-- Work task --
Starting at the line below holding "vfov_deg: 9.7" and stopping at the line holding "focal_mm: 10", print every line exactly, both ends included, and leave the rest out.

Items from a dataset
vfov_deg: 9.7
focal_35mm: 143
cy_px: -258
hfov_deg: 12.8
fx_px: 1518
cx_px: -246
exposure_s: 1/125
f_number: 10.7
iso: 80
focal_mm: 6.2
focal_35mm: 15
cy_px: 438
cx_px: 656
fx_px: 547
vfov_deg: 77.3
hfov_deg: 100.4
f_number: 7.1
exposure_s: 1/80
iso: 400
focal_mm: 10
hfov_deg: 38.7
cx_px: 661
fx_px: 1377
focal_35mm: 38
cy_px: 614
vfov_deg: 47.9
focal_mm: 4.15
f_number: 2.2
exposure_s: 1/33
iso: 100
* * *
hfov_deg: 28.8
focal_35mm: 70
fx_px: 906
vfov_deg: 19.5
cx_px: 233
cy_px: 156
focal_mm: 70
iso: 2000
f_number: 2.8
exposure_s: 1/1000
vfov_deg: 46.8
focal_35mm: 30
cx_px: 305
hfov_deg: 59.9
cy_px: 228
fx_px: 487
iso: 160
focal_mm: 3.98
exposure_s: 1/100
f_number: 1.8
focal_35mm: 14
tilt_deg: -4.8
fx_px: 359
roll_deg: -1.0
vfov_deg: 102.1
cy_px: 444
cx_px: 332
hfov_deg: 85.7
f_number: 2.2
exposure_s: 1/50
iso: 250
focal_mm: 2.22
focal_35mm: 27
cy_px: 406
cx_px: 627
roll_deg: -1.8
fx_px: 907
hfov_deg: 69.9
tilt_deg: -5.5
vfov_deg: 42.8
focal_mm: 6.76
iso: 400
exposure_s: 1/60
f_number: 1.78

-- Task output --
vfov_deg: 9.7
focal_35mm: 143
cy_px: -258
hfov_deg: 12.8
fx_px: 1518
cx_px: -246
exposure_s: 1/125
f_number: 10.7
iso: 80
focal_mm: 6.2
focal_35mm: 15
cy_px: 438
cx_px: 656
fx_px: 547
vfov_deg: 77.3
hfov_deg: 100.4
f_number: 7.1
exposure_s: 1/80
iso: 400
focal_mm: 10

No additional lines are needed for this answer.